What the task asks:
Repeat, word for word, all the data that follows, and exclude the pictures.

Page-level text extractions:

______________________________

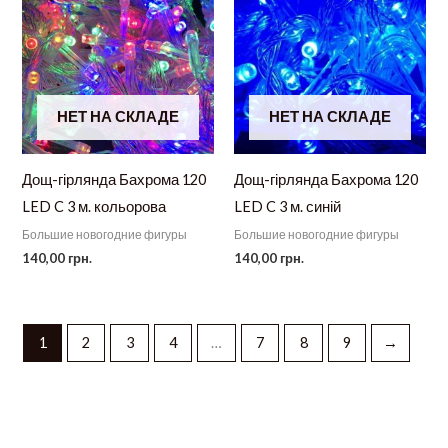
НЕТ НА СКЛАДЕ
НЕТ НА СКЛАДЕ
Дощ-гірлянда Бахрома 120
Дощ-гірлянда Бахрома 120
LED C 3 м. кольорова
LED C 3 м. синій
Большие новогодние фигуры
Большие новогодние фигуры
140,00
грн.
140,00
грн.
1
2
3
4
…
7
8
9
→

______________________________

Written response:
НЕТ НА СКЛАДЕ
НЕТ НА СКЛАДЕ
Дощ-гірлянда Бахрома 120
Дощ-гірлянда Бахрома 120
LED C 3 м. кольорова
LED C 3 м. синій
Большие новогодние фигуры
Большие новогодние фигуры
140,00
грн.
140,00
грн.
1
2
3
4
…
7
8
9
→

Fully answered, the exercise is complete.